Can you make jalapeño poppers ahead?
We’ve found that baked jalapeño poppers reheat surprisingly well in the microwave, so you can totally make them earlier in the day and reheat quickly in the microwave, in small batches if you like, right before serving (or replenishing them on the buffet).
We don’t recommend chilling them after topping with panko, since they’ll lose their crunch. But they’ll do fine on the counter in a cool kitchen for quite a few hours.
Psst…see also Jalapeño Popper Dip
For an even more low-maintenance version of jalapeño popper happiness that’s great for game day and baaaasically any party where you want to make new friends, check out our Jalapeño Popper Dip. Our friends nicknamed this recipe Crack Dip the first time we brought it to a party and have been asking for it ever since. We especially love it with hint of lime tortilla chips.

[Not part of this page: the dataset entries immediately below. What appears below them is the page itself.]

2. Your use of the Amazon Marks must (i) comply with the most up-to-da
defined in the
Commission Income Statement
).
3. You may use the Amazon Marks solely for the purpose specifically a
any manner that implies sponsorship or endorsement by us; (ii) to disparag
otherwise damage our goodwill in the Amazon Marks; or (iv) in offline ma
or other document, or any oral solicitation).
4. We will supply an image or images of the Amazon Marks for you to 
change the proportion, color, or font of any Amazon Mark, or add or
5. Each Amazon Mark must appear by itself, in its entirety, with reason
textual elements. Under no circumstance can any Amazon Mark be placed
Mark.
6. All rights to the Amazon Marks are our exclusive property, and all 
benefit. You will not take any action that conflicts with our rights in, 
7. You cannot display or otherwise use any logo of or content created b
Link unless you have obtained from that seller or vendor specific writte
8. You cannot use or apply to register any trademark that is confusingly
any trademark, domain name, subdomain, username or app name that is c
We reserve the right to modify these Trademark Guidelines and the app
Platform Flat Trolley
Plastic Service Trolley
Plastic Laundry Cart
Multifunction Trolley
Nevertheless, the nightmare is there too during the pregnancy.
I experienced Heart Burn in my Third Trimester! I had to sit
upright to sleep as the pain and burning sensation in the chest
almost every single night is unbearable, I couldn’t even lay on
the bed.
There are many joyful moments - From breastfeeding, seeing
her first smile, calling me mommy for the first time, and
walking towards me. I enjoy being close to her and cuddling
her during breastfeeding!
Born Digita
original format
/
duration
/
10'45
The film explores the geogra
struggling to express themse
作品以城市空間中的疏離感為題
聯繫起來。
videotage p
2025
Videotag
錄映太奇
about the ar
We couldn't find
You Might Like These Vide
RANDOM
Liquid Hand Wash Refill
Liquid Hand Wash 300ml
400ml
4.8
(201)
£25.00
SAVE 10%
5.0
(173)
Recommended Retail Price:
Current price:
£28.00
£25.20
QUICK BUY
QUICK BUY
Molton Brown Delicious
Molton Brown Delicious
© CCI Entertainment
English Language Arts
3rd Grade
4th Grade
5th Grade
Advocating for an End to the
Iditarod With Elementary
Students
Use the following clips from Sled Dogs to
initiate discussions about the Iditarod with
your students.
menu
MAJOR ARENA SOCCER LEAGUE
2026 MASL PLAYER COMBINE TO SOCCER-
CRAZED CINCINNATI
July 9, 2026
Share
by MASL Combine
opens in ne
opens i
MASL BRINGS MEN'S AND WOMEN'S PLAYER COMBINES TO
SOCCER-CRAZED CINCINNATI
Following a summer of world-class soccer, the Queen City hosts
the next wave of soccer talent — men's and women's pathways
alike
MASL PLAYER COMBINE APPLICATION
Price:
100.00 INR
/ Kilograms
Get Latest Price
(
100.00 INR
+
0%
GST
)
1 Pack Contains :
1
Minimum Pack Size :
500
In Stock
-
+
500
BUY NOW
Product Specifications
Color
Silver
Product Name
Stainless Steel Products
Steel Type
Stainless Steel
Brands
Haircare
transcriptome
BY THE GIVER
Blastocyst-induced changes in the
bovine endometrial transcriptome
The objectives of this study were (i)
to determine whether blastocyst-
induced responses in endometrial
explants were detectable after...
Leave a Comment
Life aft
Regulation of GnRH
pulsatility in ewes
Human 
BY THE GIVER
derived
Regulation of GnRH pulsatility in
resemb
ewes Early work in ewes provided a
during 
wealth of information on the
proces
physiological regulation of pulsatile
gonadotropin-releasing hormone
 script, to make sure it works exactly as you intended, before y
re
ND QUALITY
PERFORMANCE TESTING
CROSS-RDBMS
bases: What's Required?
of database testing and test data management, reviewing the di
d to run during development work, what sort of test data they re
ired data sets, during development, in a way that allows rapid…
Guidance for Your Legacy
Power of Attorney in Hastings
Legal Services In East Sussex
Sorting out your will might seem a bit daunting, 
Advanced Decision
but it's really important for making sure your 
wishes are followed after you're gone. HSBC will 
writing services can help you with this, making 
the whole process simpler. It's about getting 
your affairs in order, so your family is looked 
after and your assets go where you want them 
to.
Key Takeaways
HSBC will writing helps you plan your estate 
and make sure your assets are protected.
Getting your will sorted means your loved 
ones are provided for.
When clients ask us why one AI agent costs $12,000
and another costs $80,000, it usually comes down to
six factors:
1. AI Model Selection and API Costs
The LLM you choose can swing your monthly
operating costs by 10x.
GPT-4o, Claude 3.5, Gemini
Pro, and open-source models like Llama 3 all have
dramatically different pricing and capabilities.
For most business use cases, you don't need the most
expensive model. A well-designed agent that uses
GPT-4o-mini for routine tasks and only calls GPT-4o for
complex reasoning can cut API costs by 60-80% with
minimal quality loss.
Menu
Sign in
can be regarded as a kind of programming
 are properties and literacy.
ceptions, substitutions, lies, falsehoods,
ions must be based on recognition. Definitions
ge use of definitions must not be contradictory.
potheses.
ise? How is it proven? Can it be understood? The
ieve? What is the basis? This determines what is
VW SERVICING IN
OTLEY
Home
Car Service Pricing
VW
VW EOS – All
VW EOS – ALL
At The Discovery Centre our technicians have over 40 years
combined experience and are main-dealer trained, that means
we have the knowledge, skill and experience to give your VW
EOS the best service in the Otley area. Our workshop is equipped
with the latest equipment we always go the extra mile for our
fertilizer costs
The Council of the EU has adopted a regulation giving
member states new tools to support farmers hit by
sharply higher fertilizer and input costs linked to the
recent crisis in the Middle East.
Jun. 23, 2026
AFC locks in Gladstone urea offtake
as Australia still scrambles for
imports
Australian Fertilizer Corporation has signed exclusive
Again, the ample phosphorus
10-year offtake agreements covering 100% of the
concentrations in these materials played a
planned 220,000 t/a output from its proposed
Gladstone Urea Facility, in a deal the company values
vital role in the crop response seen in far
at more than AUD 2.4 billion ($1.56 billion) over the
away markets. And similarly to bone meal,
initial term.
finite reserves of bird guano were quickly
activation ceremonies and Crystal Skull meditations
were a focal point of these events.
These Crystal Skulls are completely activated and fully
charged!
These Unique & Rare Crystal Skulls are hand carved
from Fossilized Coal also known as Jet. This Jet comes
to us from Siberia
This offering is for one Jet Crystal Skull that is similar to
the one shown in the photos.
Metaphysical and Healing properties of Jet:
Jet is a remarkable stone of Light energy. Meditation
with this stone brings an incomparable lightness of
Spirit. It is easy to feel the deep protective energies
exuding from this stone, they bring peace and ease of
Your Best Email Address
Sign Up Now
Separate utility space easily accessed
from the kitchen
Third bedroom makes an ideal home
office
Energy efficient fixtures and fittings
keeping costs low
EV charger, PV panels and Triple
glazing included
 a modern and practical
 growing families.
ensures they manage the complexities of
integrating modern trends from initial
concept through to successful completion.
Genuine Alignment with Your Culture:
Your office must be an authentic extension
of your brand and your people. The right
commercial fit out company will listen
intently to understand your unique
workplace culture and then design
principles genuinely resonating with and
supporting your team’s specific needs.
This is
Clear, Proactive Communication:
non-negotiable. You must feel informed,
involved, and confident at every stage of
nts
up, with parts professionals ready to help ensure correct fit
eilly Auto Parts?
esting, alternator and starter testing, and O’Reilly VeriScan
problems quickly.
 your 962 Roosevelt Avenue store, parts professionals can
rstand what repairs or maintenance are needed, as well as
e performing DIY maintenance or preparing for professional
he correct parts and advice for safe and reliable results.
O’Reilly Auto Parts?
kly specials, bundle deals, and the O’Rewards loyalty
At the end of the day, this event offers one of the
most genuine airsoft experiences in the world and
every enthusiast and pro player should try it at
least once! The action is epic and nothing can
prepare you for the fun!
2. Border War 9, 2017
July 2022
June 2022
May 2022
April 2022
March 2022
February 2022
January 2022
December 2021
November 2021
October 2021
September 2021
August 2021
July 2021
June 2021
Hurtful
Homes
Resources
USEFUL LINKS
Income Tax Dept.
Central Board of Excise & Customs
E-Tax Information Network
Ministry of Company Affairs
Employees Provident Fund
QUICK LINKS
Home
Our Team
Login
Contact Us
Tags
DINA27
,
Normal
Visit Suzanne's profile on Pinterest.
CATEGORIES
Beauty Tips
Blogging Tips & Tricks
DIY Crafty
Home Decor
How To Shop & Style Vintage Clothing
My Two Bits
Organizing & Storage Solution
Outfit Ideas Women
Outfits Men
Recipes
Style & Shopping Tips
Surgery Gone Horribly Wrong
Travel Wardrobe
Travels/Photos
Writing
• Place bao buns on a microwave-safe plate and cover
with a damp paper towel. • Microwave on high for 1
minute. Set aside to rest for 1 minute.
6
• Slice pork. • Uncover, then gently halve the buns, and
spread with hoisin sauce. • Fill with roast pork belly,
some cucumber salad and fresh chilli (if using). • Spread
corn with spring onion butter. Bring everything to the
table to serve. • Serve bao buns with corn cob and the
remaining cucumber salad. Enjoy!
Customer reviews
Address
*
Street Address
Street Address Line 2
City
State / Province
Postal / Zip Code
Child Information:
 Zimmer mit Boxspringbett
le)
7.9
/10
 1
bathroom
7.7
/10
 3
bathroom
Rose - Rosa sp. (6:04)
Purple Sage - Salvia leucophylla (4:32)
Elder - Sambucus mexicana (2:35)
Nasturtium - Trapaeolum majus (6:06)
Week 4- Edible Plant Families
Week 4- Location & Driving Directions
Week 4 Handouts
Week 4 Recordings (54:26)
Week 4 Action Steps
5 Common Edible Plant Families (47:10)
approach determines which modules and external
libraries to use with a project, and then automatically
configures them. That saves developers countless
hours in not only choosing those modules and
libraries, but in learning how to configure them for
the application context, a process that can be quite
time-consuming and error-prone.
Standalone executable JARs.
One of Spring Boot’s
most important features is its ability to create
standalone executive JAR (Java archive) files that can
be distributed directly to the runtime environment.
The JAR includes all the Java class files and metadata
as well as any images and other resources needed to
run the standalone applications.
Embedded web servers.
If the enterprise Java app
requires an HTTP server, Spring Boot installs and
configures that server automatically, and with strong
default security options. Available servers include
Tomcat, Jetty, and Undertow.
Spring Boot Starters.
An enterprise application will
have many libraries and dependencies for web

- 8 large jalapeño peppers
- 8 ounces cream cheese, at room temperature
- 1 small shallot, minced
- 3/4 teaspoon fine sea salt, divided
- 2 ounces extra-sharp cheddar cheese, shredded
- 1 tablespoon butter
- 1/4 cup panko breadcrumbs
- Preheat oven to 400°F with a rack in the center. Line a rimmed baking sheet with parchment.
- Wearing latex gloves, slice each jalapeño in half lengthwise. Scoop out and discard seeds. The heat of jalapeños comes from the capsaicin in the white inner membranes. We usually remove all or most of this, too, so kids can enjoy this dish. If you want more heat, leave some or all of the white ribs intact.
- In a medium mixing bowl, stir together the cream cheese, shallot, and 1/2 teaspoon of the salt.
- Spoon some of the mixture into each jalapeño half and smooth the top.
- Place stuffed jalapeños on lined baking sheet and sprinkle with grated cheddar. Place in oven for about 15 minutes, until peppers have softened and cheese is soft and bubbly. Then switch the oven to broil to brown the tops a bit. This will only take a minute or two.
- While the poppers bake, melt the butter in a small frying pan over medium heat. Add the panko and remaining 1/4 teaspoon salt and cook, stirring frequently and watching carefully, until lightly browned. (Panko tends to hang out at the pale stage for minutes up on minutes and then burn in a flash, so pay attention.)
- Sprinkle a little of the panko on top of each popper and serve warm.